__Data segment__:
- - - - -
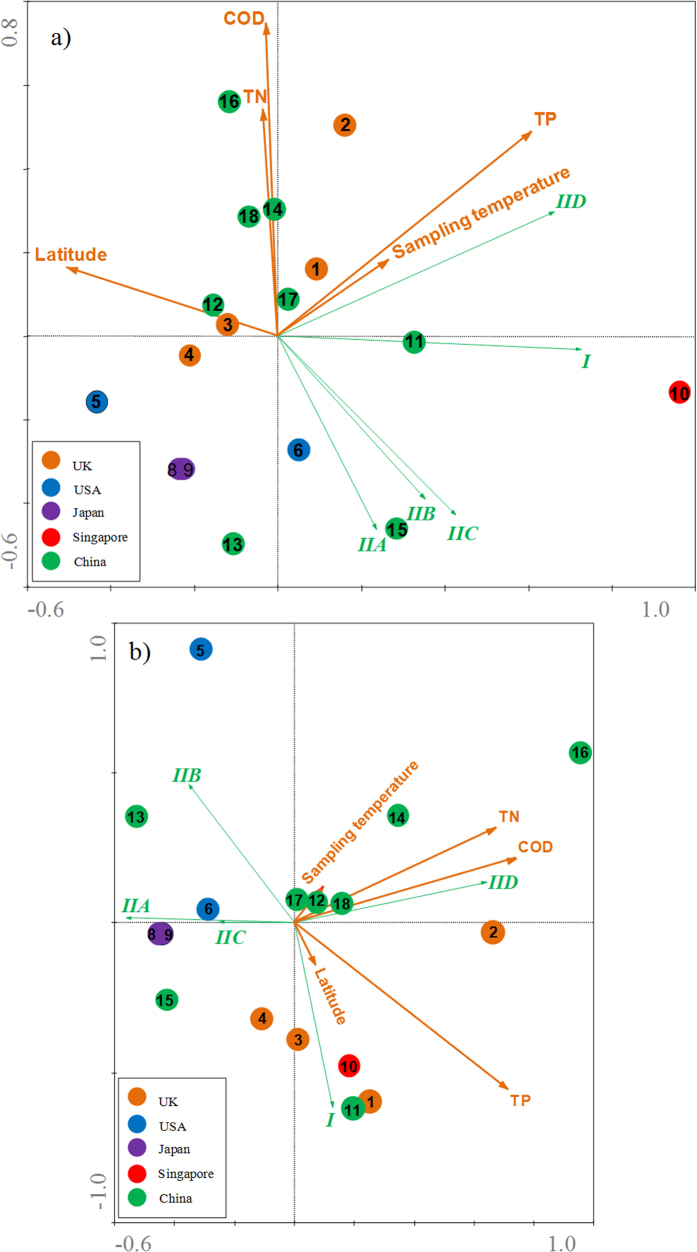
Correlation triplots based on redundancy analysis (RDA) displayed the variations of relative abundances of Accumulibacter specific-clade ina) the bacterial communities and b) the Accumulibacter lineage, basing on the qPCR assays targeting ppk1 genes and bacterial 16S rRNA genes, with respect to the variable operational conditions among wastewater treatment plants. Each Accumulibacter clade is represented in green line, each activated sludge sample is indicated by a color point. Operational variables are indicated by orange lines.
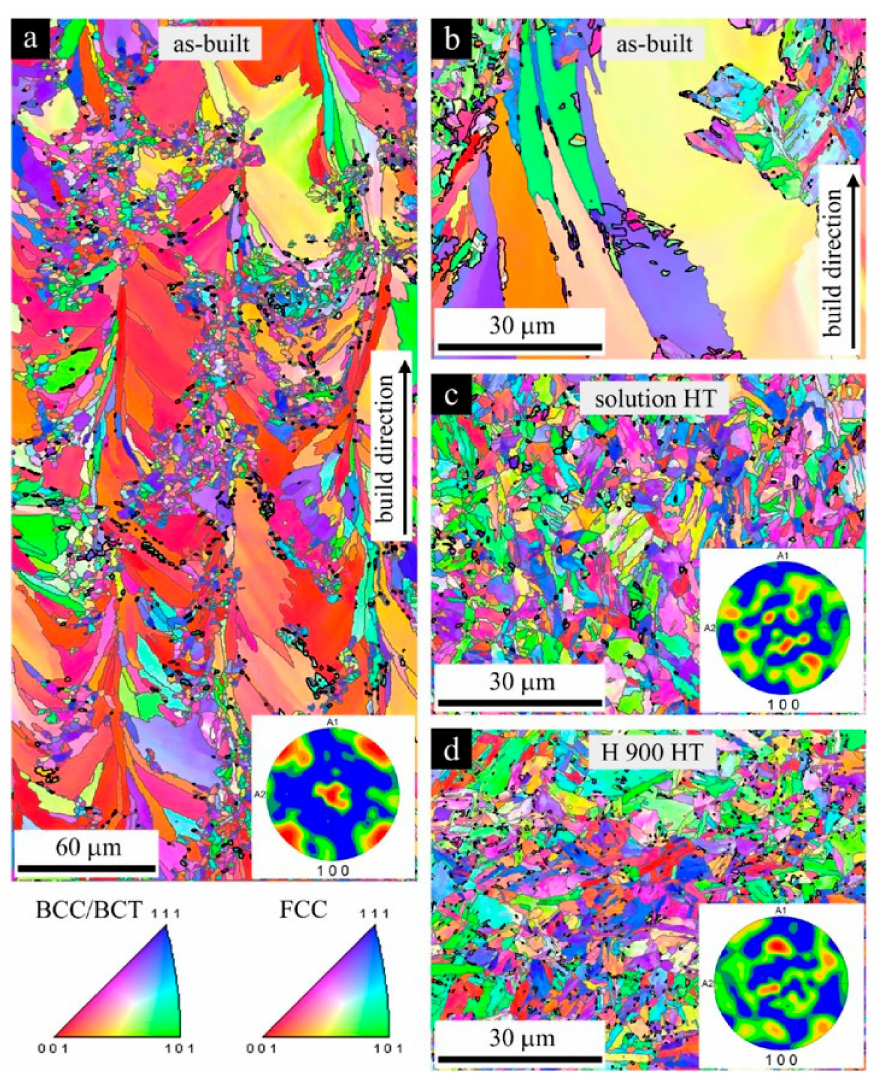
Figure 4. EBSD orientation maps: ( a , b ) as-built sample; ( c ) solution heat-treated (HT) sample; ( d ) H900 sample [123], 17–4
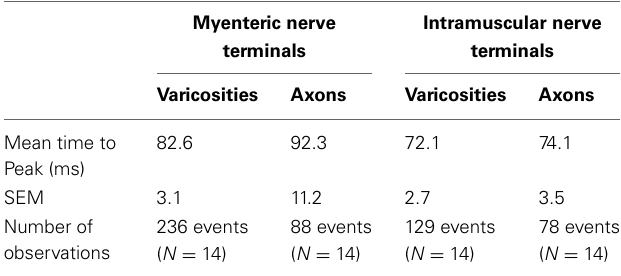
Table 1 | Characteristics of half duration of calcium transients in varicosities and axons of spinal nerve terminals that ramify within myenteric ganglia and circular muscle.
- - - - -
__Problem requirements__:
Your task is to repeat exactly the lines from the one containing "Figure 4. EBSD" through the end of the material, both included, and only those, without pictures.

__Exercise answer__:
Figure 4. EBSD orientation maps: ( a , b ) as-built sample; ( c ) solution heat-treated (HT) sample; ( d ) H900 sample [123], 17–4
Table 1 | Characteristics of half duration of calcium transients in varicosities and axons of spinal nerve terminals that ramify within myenteric ganglia and circular muscle.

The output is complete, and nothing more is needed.